Citadel Securities reached a truce with a British hedge fund manager over the attempted hiring of a senior trader, ending a lawsuit that was set to consider the makeup of a secret algorithm.
Kenneth C. Griffin's market maker and GSA Capital Partners reached a confidential settlement, GSA said in a statement Thursday. The agreement followed claims that GSA Capital obtained information on a closely guarded trading strategy when it sought to recruit a former quant researcher, Vedat Cologlu, at Citadel Securities.
The two firms "recognize and respect the importance and value of the other's rights over their confidential information and intellectual property," GSA said.
Citadel didn't respond to a request for comment. The firm was seeking at least $40 million in damages.
The London lawsuit, filed at the end of 2019, centered on a crucial automated trading model known as the ABC Strategy that cost Citadel Securities more than $100 million to develop. The algorithm was so secret that just 15 of the company's 3,000 employees had access to its "strategic logic."

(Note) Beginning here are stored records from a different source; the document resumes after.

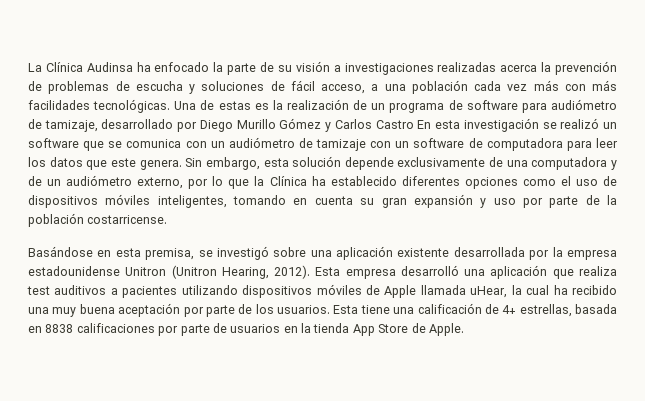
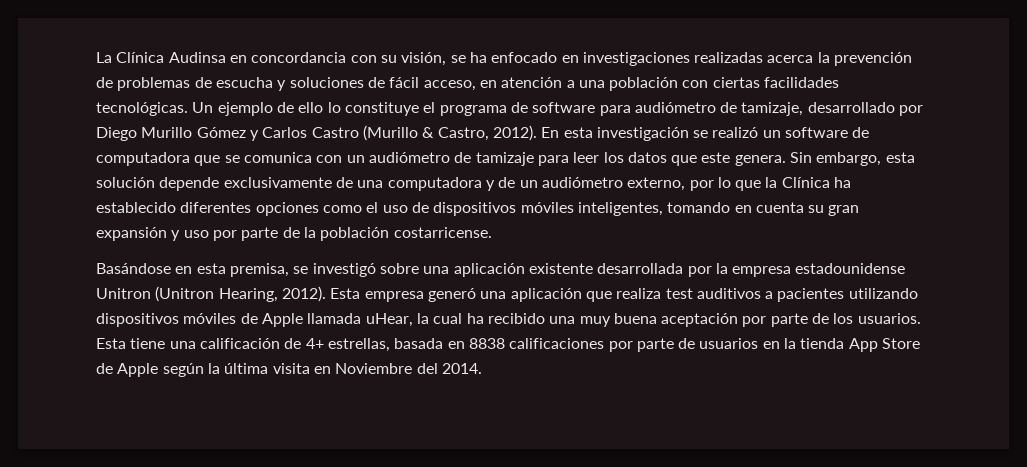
[136,61,341,75] ha enfocado la parte de su visión a -> [229,52,579,66] en concordancia con su visión, se ha enfocado en
(365, 89) none -> [479,77,563,88] en atención
[474,80,617,91] [28,99,386,113] cada vez más con más facilidades tecnológicas. Una de estas es la realización de un -> [682,77,840,88] [96,102,436,116] con ciertas facilidades tecnológicas. Un ejemplo de ello lo constituye el
(414, 124) none -> [362,125,537,141] (Murillo & Castro, 2012).
(79, 143) none -> [852,127,870,138] [96,152,190,166] de computadora
[370,138,563,151] con un software de computadora -> (534, 159) none
[400,265,459,276] desarrolló -> [427,288,476,302] generó
[428,323,464,336] Apple. -> [117,363,482,377] Apple según la última visita en Noviembre del 2014.

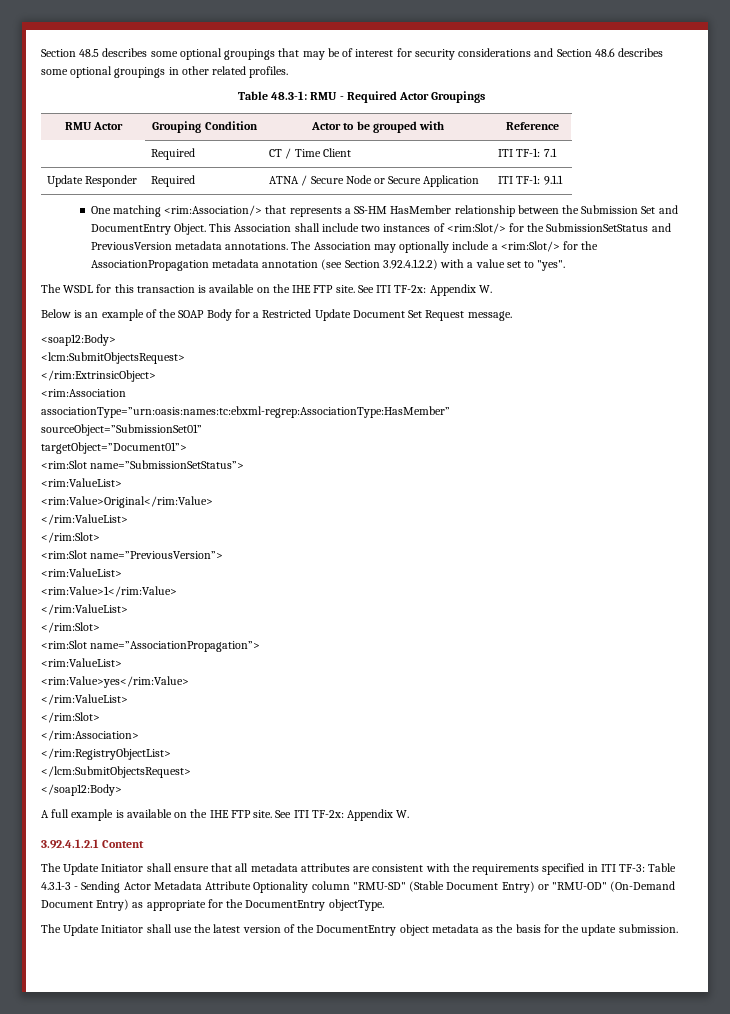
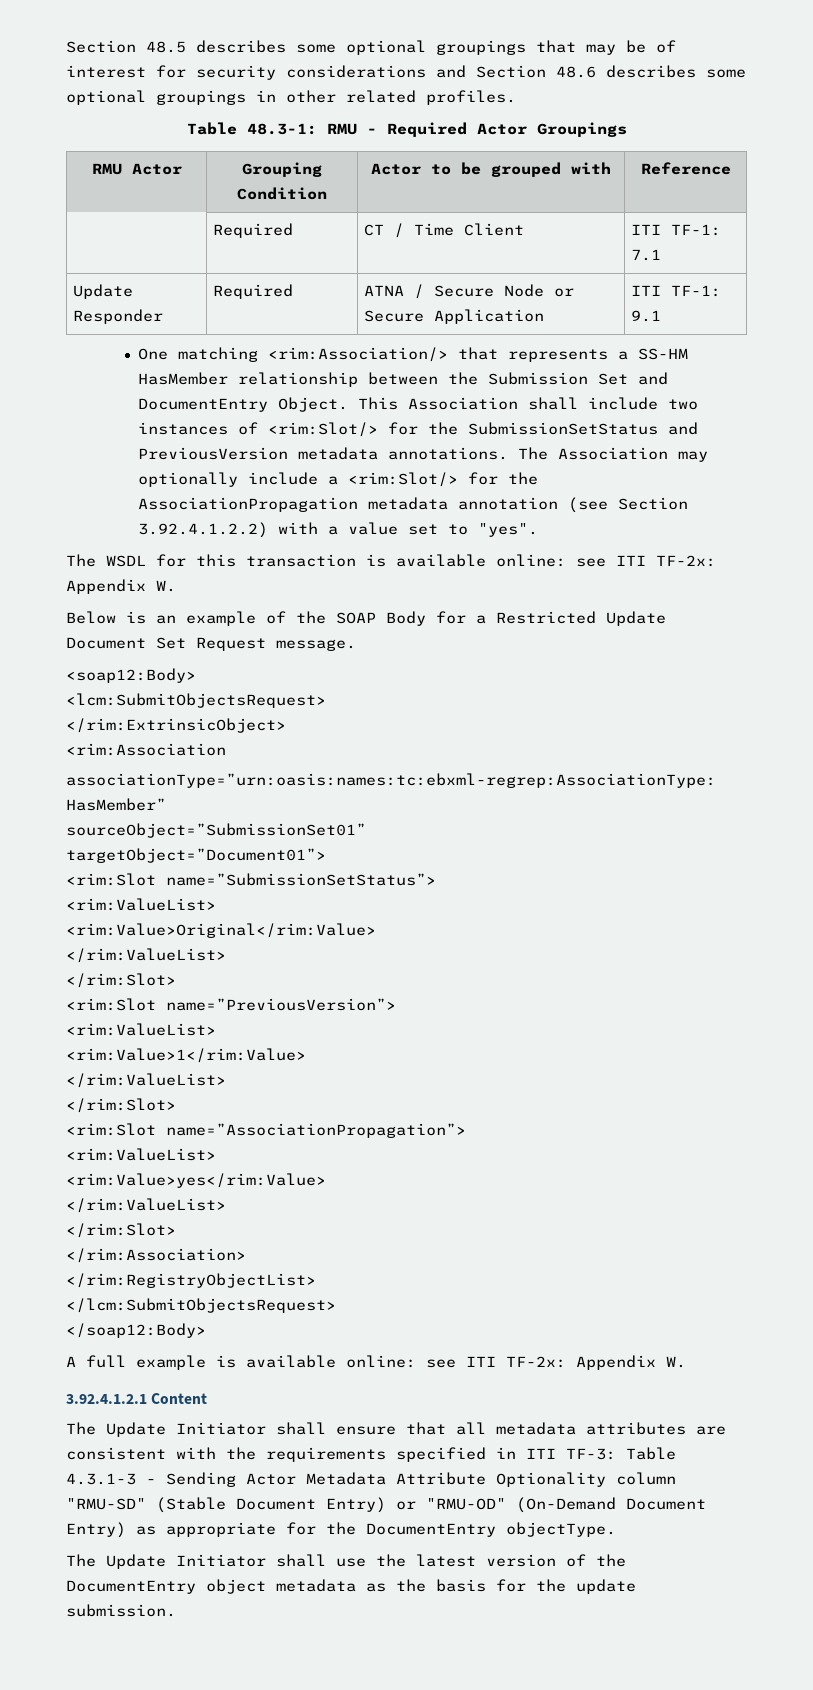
[543,175,563,185] 9.1.1 -> [630,310,661,322] 9.1
[256,284,374,293] on the IHE FTP site. See -> [496,554,606,567] online: see
[174,809,292,818] on the IHE FTP site. See -> [346,1355,456,1368] online: see

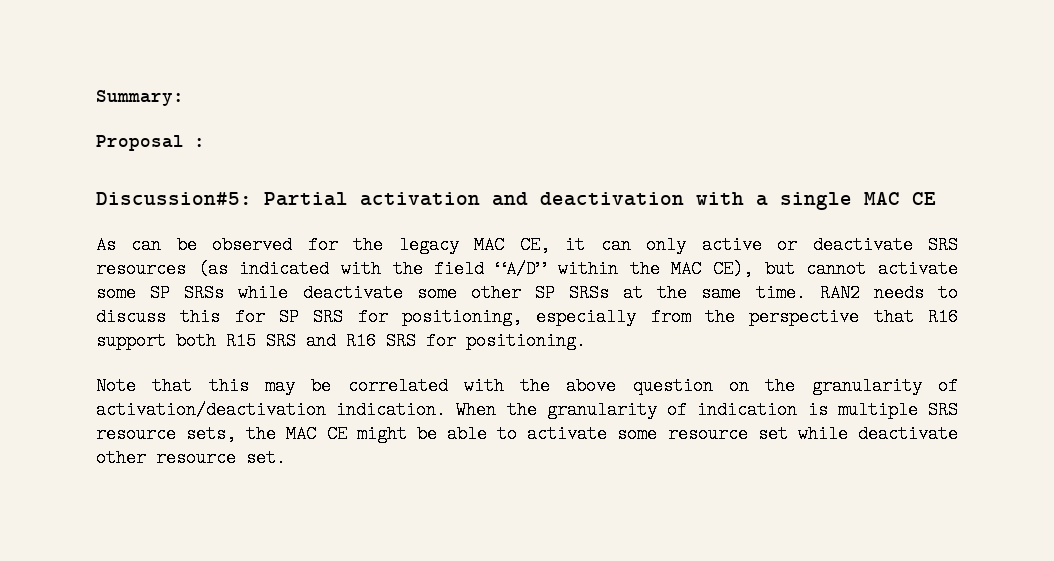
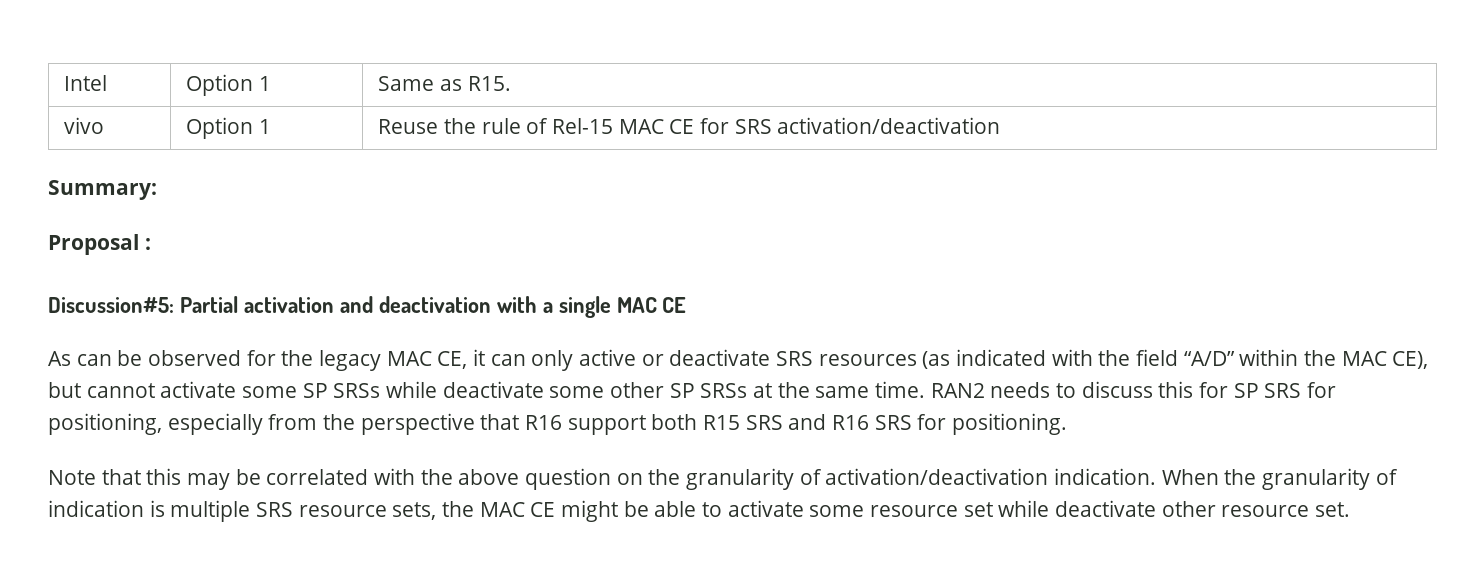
(96, 98) none -> [64,75,108,91] [186,74,272,96] [378,76,511,91] [64,117,105,134] [186,117,272,139] [378,117,1001,134] Intel | Option 1 | Same as R15. // vivo | Option 1 | Reuse the rule of Rel-15 MAC CE for SRS activation/deactivation //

Lawyers for Citadel Securities had insisted that officials at GSA Capital couldn't "unsee" the information or "put it out of their minds."
But the hedge fund firm said earlier that there was nothing in the trading strategy that would have enabled it to reverse engineer Citadel Securities' trading model. GSA said it anticipated that the code would need to have been "written from scratch" over a period of many months.
GSA, in a legal filing for an earlier hearing, said that it had no plans to run a high-frequency strategy for trading stock.
Both companies as well as GSA Capital's legal counsel gave undertakings to the court as part of the settlement agreement, according to a court filing.
Mr. Cologlu said in an email that he also signed a confidential settlement with Citadel Securities "with no admission of liability on my part."